- [Instructions to follow]: Below is some data. Retype exactly the lines starting at the one with "(psa4output false)" and ending at the one with "(fp_poly (pts (xy -8.001".

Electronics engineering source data

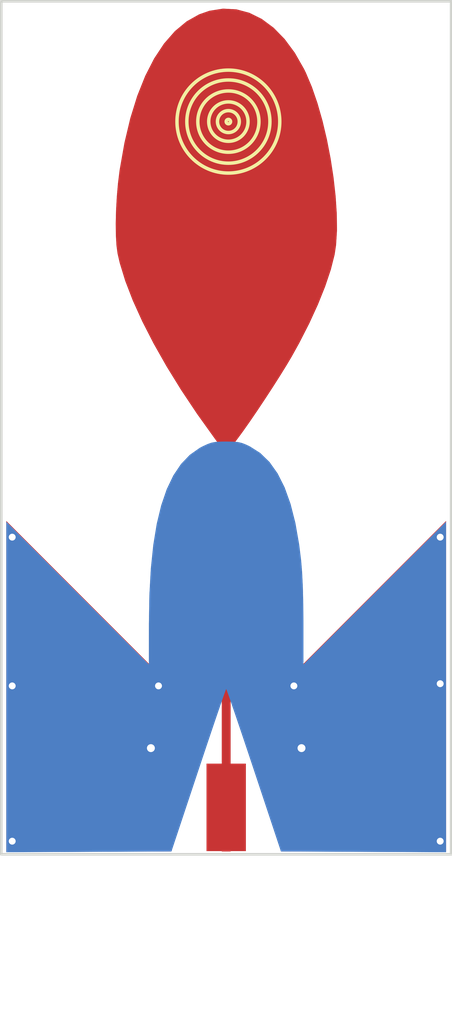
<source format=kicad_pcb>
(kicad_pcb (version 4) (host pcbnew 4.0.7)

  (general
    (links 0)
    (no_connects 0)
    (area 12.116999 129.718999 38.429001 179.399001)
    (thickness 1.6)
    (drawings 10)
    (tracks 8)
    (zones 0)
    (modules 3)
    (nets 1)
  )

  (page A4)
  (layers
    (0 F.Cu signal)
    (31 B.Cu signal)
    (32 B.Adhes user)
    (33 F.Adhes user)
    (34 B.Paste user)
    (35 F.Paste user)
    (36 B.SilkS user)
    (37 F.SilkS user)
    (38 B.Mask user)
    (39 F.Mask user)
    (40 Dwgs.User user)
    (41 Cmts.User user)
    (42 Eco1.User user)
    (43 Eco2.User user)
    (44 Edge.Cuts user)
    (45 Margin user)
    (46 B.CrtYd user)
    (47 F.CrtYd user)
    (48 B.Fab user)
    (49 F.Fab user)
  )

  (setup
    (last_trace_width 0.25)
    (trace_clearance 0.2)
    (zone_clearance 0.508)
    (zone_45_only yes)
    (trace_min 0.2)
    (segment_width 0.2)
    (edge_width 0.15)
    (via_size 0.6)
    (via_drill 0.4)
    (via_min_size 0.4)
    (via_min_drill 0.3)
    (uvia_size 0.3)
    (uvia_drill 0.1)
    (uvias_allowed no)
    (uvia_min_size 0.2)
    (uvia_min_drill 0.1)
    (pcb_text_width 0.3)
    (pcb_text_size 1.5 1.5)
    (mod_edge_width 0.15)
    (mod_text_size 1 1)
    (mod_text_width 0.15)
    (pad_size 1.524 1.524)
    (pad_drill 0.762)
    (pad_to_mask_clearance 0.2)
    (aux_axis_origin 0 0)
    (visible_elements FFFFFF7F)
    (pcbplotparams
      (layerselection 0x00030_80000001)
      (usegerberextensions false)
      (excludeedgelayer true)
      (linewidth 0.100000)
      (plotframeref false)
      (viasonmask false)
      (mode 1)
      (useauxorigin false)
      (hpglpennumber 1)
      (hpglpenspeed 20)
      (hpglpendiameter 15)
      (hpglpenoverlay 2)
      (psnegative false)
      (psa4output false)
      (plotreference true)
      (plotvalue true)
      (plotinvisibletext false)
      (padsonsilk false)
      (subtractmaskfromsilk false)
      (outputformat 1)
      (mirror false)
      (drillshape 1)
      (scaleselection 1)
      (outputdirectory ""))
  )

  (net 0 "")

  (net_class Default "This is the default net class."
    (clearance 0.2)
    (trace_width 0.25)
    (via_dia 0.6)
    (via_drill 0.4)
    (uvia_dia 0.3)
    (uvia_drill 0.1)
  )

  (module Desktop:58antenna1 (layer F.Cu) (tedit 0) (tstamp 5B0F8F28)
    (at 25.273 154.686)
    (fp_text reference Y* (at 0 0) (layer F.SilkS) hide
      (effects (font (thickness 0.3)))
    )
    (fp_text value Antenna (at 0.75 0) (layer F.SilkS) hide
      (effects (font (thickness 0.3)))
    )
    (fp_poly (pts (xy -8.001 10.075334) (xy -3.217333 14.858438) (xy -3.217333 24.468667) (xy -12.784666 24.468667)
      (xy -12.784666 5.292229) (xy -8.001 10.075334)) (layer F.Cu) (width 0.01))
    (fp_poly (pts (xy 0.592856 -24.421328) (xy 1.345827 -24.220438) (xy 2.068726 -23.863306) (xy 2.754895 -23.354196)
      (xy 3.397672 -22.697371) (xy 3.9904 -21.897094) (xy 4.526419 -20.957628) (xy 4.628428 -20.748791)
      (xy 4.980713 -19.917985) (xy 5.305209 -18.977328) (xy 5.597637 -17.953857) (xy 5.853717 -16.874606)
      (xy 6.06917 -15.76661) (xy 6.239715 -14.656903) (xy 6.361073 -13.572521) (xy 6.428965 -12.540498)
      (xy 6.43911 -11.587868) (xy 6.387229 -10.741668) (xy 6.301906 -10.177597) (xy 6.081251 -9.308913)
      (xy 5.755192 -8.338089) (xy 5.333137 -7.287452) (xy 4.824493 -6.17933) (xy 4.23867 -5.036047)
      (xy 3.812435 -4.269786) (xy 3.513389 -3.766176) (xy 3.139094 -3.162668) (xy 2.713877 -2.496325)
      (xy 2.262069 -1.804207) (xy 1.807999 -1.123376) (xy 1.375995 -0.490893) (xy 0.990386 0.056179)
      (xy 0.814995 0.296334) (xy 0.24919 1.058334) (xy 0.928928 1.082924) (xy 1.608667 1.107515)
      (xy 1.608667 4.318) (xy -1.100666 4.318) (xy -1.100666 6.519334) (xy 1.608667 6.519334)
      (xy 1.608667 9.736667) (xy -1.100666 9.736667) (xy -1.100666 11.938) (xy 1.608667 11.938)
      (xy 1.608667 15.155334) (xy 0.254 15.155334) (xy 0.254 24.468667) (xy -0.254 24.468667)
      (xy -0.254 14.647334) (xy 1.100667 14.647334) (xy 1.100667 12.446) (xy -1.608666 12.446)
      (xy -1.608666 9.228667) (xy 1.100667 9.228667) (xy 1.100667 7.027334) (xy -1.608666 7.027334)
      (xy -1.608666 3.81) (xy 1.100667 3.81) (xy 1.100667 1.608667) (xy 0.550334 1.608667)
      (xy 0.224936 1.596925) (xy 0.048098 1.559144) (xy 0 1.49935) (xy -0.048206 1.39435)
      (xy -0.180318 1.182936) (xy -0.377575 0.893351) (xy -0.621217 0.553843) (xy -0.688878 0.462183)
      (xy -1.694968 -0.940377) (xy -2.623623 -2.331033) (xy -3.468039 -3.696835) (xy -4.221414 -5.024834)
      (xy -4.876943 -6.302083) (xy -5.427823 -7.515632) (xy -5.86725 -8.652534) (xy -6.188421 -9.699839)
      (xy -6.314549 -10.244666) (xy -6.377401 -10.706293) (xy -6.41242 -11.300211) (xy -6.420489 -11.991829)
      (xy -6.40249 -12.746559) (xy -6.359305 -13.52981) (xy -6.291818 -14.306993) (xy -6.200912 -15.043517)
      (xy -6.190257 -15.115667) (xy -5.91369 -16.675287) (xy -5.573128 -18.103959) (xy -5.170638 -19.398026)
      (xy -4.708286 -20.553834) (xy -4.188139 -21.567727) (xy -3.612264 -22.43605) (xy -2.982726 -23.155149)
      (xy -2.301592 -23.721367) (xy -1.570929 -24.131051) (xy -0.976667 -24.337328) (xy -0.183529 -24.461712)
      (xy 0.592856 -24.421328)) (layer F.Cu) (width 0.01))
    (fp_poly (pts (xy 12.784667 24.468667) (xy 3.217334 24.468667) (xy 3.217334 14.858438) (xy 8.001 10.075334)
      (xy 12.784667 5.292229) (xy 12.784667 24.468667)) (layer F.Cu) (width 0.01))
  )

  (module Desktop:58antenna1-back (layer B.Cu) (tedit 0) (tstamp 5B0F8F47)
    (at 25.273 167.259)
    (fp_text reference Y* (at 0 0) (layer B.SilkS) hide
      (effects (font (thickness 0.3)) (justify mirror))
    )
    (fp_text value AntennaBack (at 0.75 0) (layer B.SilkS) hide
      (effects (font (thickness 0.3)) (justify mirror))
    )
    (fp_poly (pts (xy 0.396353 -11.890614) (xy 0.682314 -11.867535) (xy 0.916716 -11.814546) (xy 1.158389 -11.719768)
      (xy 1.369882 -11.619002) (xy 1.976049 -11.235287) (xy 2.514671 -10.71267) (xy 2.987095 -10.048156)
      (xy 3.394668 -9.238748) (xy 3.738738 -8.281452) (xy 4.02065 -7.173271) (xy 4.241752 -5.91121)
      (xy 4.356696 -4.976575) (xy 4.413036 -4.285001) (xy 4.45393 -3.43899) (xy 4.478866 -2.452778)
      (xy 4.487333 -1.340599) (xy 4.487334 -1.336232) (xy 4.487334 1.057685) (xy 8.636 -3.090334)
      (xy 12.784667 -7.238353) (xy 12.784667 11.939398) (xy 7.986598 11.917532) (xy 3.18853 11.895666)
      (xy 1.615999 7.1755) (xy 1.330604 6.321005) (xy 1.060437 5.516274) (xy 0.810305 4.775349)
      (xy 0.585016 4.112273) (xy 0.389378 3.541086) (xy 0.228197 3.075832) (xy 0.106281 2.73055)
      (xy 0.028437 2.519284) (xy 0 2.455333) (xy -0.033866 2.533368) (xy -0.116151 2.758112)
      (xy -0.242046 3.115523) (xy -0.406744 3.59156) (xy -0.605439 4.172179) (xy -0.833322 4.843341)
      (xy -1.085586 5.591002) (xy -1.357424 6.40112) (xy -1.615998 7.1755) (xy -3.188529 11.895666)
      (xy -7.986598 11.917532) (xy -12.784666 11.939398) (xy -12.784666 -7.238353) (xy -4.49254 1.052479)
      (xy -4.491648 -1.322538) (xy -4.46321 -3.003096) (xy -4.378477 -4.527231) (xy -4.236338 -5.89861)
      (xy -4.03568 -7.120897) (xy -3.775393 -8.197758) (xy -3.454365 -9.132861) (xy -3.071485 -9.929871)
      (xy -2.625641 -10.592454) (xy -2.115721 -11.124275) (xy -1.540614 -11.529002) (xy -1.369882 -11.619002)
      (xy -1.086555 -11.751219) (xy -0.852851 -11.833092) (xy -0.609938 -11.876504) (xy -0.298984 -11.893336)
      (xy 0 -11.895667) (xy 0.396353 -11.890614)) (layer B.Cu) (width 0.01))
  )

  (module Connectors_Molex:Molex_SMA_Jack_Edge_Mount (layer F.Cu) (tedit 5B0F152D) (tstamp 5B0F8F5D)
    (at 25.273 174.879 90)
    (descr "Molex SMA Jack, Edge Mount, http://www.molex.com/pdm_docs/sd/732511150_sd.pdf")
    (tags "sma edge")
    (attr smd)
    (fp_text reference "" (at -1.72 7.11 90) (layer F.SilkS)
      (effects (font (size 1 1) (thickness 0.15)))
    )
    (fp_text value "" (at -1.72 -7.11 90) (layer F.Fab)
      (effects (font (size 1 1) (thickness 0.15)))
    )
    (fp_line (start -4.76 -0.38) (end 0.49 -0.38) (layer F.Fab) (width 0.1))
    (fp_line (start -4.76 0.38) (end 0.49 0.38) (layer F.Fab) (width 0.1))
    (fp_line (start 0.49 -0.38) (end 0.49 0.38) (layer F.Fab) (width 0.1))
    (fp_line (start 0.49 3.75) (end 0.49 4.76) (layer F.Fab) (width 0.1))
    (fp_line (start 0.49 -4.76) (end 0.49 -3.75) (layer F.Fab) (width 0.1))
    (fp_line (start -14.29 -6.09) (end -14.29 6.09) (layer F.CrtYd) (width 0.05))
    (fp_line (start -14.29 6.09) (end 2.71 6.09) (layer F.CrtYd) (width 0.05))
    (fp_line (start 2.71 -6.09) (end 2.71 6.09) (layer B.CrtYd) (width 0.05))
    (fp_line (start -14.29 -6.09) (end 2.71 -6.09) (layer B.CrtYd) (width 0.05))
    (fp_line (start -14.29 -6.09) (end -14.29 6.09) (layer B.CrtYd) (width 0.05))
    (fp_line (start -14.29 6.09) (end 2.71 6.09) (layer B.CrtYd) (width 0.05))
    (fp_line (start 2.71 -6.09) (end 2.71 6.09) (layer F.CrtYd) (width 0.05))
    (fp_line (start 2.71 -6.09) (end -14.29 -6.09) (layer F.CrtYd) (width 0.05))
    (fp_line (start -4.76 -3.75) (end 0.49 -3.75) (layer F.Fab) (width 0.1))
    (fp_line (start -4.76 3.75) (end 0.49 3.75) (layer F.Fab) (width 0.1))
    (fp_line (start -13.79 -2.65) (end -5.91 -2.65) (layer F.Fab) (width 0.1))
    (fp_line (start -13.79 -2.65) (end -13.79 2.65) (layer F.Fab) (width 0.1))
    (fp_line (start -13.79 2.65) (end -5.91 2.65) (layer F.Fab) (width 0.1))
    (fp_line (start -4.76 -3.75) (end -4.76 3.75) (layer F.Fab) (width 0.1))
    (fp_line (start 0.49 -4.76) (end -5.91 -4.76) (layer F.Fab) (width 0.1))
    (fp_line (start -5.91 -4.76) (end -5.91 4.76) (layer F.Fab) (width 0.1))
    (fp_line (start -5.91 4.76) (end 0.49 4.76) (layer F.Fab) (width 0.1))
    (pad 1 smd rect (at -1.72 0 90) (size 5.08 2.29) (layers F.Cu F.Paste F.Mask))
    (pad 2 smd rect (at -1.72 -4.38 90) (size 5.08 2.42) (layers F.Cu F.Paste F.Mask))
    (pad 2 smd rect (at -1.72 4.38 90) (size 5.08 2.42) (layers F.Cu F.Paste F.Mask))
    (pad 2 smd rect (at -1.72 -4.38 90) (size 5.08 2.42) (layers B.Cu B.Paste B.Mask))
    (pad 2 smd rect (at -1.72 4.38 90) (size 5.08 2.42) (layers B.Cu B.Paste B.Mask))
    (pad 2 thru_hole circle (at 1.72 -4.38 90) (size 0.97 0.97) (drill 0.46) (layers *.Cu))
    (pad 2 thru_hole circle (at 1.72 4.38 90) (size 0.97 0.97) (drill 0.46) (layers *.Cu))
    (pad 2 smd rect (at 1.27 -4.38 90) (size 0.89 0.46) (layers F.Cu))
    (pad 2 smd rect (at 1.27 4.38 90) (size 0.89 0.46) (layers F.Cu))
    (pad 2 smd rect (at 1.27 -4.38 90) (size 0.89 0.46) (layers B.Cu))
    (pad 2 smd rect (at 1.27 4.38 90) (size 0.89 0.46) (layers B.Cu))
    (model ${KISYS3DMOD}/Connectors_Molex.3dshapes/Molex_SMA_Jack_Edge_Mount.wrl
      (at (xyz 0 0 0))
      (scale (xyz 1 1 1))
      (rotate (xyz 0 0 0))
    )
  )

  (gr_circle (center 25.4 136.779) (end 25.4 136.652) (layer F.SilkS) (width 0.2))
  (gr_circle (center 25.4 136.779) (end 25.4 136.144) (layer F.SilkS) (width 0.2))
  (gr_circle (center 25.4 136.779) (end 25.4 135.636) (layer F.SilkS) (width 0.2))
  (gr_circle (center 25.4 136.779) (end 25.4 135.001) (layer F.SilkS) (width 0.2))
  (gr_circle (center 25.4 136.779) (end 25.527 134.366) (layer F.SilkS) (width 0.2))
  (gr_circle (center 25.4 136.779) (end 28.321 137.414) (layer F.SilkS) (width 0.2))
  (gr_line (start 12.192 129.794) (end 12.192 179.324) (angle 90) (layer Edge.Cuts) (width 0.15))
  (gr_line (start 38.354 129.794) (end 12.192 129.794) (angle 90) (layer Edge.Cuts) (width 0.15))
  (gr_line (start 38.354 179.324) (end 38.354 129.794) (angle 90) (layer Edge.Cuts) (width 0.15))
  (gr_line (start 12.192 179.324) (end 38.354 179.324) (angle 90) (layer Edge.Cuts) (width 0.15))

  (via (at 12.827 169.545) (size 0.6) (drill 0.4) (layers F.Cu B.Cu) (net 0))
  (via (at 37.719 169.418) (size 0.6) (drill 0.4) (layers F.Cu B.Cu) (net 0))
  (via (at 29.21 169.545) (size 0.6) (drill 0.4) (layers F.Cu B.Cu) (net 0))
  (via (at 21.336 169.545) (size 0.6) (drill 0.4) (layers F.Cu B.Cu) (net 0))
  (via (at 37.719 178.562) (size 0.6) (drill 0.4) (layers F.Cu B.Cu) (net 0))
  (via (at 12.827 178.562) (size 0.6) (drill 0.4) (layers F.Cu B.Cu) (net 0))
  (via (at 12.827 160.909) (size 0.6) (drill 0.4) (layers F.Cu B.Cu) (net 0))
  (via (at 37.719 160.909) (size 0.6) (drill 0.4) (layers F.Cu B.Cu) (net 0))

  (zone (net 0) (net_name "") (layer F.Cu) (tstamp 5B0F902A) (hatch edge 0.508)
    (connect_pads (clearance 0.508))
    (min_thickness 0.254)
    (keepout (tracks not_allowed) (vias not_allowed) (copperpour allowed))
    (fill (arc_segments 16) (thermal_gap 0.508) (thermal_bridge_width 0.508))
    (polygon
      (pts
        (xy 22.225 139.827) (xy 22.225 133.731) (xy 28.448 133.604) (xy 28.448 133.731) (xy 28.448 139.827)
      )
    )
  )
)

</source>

- [Exercise solution]:
      (psa4output false)
      (plotreference true)
      (plotvalue true)
      (plotinvisibletext false)
      (padsonsilk false)
      (subtractmaskfromsilk false)
      (outputformat 1)
      (mirror false)
      (drillshape 1)
      (scaleselection 1)
      (outputdirectory ""))
  )

  (net 0 "")

  (net_class Default "This is the default net class."
    (clearance 0.2)
    (trace_width 0.25)
    (via_dia 0.6)
    (via_drill 0.4)
    (uvia_dia 0.3)
    (uvia_drill 0.1)
  )

  (module Desktop:58antenna1 (layer F.Cu) (tedit 0) (tstamp 5B0F8F28)
    (at 25.273 154.686)
    (fp_text reference Y* (at 0 0) (layer F.SilkS) hide
      (effects (font (thickness 0.3)))
    )
    (fp_text value Antenna (at 0.75 0) (layer F.SilkS) hide
      (effects (font (thickness 0.3)))
    )
    (fp_poly (pts (xy -8.001 10.075334) (xy -3.217333 14.858438) (xy -3.217333 24.468667) (xy -12.784666 24.468667)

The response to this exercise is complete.